What this is about
Most things that work in the world are made of parts. Your phone is a stack of well-defined modules, each with a clean interface to the next. A cell is a collection of organelles. A proof is a chain of lemmas. A company is a set of teams with (mostly) known hand-offs. When we want to reason about a complicated system, the first thing we usually do is break it into pieces and think about the pieces.
AI, right now, is in a strange place with respect to this. On the one hand, modern systems are obviously built out of parts: transformer blocks, attention heads, mixture of experts, retrieval indices, tool calls, agent scaffolds. On the other hand, the pieces don’t always behave like pieces. Fine-tune one part of a model and something unrelated breaks. Add a new tool to an agent and the router picks it up in some situations but not others. Compose two prompts that each work fine on their own and get nonsense. The pieces exist in a trivial sense, but they are less part-like than the word “part” suggests, and I find that gap interesting.
1. When does modularity actually emerge?
If you train a big network on a rich enough mixture of tasks, do clean, reusable modules show up on their own? A growing body of interpretability work says “sometimes, maybe, it depends how you look,” and I think the hedging in that answer is where the actual science lives. What counts as a module? How do we tell the difference between a network that is structurally modular and one that just happens to look modular under one particular probe? What would the null hypothesis even be?
2. When does composition generalize?
Once we have parts, when does snapping them together in new ways produce correct new behavior instead of noise? The classical compositional generalization benchmarks have mostly been solved by scale, but I don’t think that settled the question. It mostly showed that with enough data, memorization can do a convincing impression of composition.

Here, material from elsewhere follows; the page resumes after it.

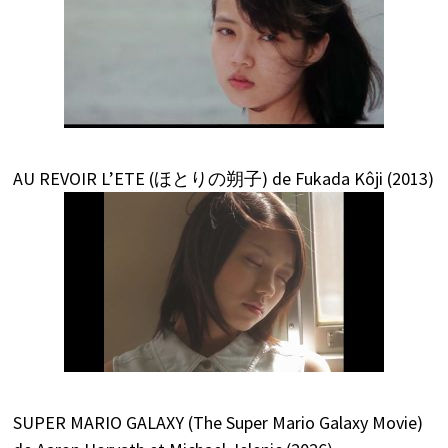
AU REVOIR L’ETE (ほとりの朔子) de Fukada Kôji (2013)
SUPER MARIO GALAXY (The Super Mario Galaxy Movie)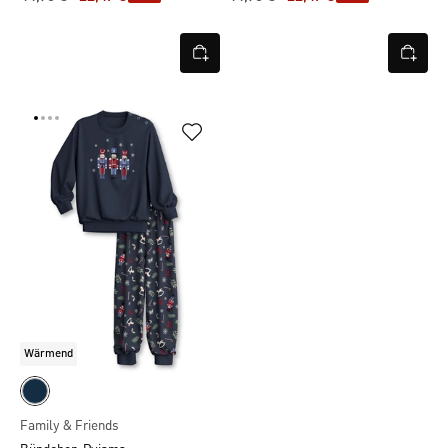
Wärmend
Family & Friends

The question I care about is the harder one: in the regime where a model genuinely has to combine two things it has never seen together, what property of the model or its training predicts whether it will pull it off?
3. What is the right interface between parts?
This one is, I think, the most underrated of the three. Whenever we connect two modules we have to pick a medium. It can be a dense vector, a discrete token, a gradient, a natural-language message, or an executable program. Each choice makes different things easy and different things hard. Dense vectors are information-rich but opaque. Tokens are legible but lossy. Natural language is maximally flexible but adds a whole second inference problem at the boundary. Programs are precise but narrow. A lot of what gets attributed to architecture or scale may come down to choice of interface, and working out which parts do is near the top of what I want to spend time on.
How to read the posts
Everything in this section is written as working notes rather than finished papers. The style leans on the tradition set by distill.pub: margin notes, diagrams where they help, footnotes where they don’t, and prose that tries to be honest about what’s known and what isn’t. Posts are meant to be revised in public. If something is wrong, it will get fixed, not hidden.